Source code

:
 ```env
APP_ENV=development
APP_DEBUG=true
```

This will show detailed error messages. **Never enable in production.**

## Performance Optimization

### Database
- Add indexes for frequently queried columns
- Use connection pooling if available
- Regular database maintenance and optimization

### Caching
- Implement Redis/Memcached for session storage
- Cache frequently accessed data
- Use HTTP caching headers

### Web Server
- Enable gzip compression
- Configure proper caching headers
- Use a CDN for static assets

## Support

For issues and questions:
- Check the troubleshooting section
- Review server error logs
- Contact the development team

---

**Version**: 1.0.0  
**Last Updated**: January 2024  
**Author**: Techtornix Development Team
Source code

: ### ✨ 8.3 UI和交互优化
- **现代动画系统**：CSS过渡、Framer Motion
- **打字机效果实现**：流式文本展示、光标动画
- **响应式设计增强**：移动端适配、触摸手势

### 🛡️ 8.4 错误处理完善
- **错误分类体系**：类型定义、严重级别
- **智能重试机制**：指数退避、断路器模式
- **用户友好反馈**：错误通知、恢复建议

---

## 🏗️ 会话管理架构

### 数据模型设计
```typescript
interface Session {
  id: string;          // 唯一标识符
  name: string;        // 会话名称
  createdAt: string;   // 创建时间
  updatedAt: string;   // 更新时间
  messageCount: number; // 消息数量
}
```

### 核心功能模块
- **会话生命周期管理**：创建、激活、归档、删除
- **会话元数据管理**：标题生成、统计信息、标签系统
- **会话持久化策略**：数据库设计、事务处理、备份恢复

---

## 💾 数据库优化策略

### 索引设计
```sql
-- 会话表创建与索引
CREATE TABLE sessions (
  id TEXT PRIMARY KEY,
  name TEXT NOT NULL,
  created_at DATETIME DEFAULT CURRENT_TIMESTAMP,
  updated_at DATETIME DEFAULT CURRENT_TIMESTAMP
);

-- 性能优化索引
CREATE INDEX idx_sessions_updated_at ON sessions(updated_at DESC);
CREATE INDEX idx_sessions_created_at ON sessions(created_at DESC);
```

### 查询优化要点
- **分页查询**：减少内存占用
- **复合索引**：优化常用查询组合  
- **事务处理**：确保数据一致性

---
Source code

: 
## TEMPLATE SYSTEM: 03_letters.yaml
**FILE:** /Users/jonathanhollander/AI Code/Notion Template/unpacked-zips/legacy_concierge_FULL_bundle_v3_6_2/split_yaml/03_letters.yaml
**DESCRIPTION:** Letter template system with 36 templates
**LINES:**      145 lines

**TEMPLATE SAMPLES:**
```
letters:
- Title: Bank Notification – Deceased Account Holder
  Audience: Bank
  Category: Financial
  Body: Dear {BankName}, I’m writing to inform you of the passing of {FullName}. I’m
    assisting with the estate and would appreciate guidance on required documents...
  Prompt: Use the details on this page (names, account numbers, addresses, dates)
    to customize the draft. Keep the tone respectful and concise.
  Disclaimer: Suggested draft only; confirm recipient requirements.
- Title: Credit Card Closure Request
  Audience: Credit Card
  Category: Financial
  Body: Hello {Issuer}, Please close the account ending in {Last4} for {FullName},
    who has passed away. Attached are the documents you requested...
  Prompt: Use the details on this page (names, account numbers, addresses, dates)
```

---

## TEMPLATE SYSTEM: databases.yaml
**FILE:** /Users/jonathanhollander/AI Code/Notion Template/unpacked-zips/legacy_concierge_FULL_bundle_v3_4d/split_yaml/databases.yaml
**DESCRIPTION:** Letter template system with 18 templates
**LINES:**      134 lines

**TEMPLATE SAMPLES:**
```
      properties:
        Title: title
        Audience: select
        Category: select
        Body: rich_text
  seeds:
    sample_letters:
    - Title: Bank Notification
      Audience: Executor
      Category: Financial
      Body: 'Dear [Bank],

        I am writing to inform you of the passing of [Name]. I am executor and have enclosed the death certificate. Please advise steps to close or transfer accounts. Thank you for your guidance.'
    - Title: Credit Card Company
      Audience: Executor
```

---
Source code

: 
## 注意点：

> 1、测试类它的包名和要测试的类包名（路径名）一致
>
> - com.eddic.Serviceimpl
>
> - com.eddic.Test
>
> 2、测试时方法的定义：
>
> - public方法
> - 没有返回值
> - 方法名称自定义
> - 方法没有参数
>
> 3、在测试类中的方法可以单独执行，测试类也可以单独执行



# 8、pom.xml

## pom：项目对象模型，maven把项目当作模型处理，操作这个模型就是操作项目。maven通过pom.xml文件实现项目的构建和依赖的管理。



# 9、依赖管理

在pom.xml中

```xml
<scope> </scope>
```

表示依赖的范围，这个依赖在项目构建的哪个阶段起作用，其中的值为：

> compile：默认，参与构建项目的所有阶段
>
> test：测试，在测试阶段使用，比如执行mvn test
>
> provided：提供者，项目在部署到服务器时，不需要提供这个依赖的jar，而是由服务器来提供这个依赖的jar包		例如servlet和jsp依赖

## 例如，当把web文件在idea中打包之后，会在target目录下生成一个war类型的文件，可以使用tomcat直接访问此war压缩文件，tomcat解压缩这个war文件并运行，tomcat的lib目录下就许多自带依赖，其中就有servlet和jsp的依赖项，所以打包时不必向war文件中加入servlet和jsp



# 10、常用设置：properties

====================

__What you will do__. Your output should match the records above word for word.

__Task answer__.
Source code

:
 ```env
APP_ENV=development
APP_DEBUG=true
```

This will show detailed error messages. **Never enable in production.**

## Performance Optimization

### Database
- Add indexes for frequently queried columns
- Use connection pooling if available
- Regular database maintenance and optimization

### Caching
- Implement Redis/Memcached for session storage
- Cache frequently accessed data
- Use HTTP caching headers

### Web Server
- Enable gzip compression
- Configure proper caching headers
- Use a CDN for static assets

## Support

For issues and questions:
- Check the troubleshooting section
- Review server error logs
- Contact the development team

---

**Version**: 1.0.0  
**Last Updated**: January 2024  
**Author**: Techtornix Development Team
Source code

: ### ✨ 8.3 UI和交互优化
- **现代动画系统**：CSS过渡、Framer Motion
- **打字机效果实现**：流式文本展示、光标动画
- **响应式设计增强**：移动端适配、触摸手势

### 🛡️ 8.4 错误处理完善
- **错误分类体系**：类型定义、严重级别
- **智能重试机制**：指数退避、断路器模式
- **用户友好反馈**：错误通知、恢复建议

---

## 🏗️ 会话管理架构

### 数据模型设计
```typescript
interface Session {
  id: string;          // 唯一标识符
  name: string;        // 会话名称
  createdAt: string;   // 创建时间
  updatedAt: string;   // 更新时间
  messageCount: number; // 消息数量
}
```

### 核心功能模块
- **会话生命周期管理**：创建、激活、归档、删除
- **会话元数据管理**：标题生成、统计信息、标签系统
- **会话持久化策略**：数据库设计、事务处理、备份恢复

---

## 💾 数据库优化策略

### 索引设计
```sql
-- 会话表创建与索引
CREATE TABLE sessions (
  id TEXT PRIMARY KEY,
  name TEXT NOT NULL,
  created_at DATETIME DEFAULT CURRENT_TIMESTAMP,
  updated_at DATETIME DEFAULT CURRENT_TIMESTAMP
);

-- 性能优化索引
CREATE INDEX idx_sessions_updated_at ON sessions(updated_at DESC);
CREATE INDEX idx_sessions_created_at ON sessions(created_at DESC);
```

### 查询优化要点
- **分页查询**：减少内存占用
- **复合索引**：优化常用查询组合  
- **事务处理**：确保数据一致性

---
Source code

: 
## TEMPLATE SYSTEM: 03_letters.yaml
**FILE:** /Users/jonathanhollander/AI Code/Notion Template/unpacked-zips/legacy_concierge_FULL_bundle_v3_6_2/split_yaml/03_letters.yaml
**DESCRIPTION:** Letter template system with 36 templates
**LINES:**      145 lines

**TEMPLATE SAMPLES:**
```
letters:
- Title: Bank Notification – Deceased Account Holder
  Audience: Bank
  Category: Financial
  Body: Dear {BankName}, I’m writing to inform you of the passing of {FullName}. I’m
    assisting with the estate and would appreciate guidance on required documents...
  Prompt: Use the details on this page (names, account numbers, addresses, dates)
    to customize the draft. Keep the tone respectful and concise.
  Disclaimer: Suggested draft only; confirm recipient requirements.
- Title: Credit Card Closure Request
  Audience: Credit Card
  Category: Financial
  Body: Hello {Issuer}, Please close the account ending in {Last4} for {FullName},
    who has passed away. Attached are the documents you requested...
  Prompt: Use the details on this page (names, account numbers, addresses, dates)
```

---

## TEMPLATE SYSTEM: databases.yaml
**FILE:** /Users/jonathanhollander/AI Code/Notion Template/unpacked-zips/legacy_concierge_FULL_bundle_v3_4d/split_yaml/databases.yaml
**DESCRIPTION:** Letter template system with 18 templates
**LINES:**      134 lines

**TEMPLATE SAMPLES:**
```
      properties:
        Title: title
        Audience: select
        Category: select
        Body: rich_text
  seeds:
    sample_letters:
    - Title: Bank Notification
      Audience: Executor
      Category: Financial
      Body: 'Dear [Bank],

        I am writing to inform you of the passing of [Name]. I am executor and have enclosed the death certificate. Please advise steps to close or transfer accounts. Thank you for your guidance.'
    - Title: Credit Card Company
      Audience: Executor
```

---
Source code

: 
## 注意点：

> 1、测试类它的包名和要测试的类包名（路径名）一致
>
> - com.eddic.Serviceimpl
>
> - com.eddic.Test
>
> 2、测试时方法的定义：
>
> - public方法
> - 没有返回值
> - 方法名称自定义
> - 方法没有参数
>
> 3、在测试类中的方法可以单独执行，测试类也可以单独执行



# 8、pom.xml

## pom：项目对象模型，maven把项目当作模型处理，操作这个模型就是操作项目。maven通过pom.xml文件实现项目的构建和依赖的管理。



# 9、依赖管理

在pom.xml中

```xml
<scope> </scope>
```

表示依赖的范围，这个依赖在项目构建的哪个阶段起作用，其中的值为：

> compile：默认，参与构建项目的所有阶段
>
> test：测试，在测试阶段使用，比如执行mvn test
>
> provided：提供者，项目在部署到服务器时，不需要提供这个依赖的jar，而是由服务器来提供这个依赖的jar包		例如servlet和jsp依赖

## 例如，当把web文件在idea中打包之后，会在target目录下生成一个war类型的文件，可以使用tomcat直接访问此war压缩文件，tomcat解压缩这个war文件并运行，tomcat的lib目录下就许多自带依赖，其中就有servlet和jsp的依赖项，所以打包时不必向war文件中加入servlet和jsp



# 10、常用设置：properties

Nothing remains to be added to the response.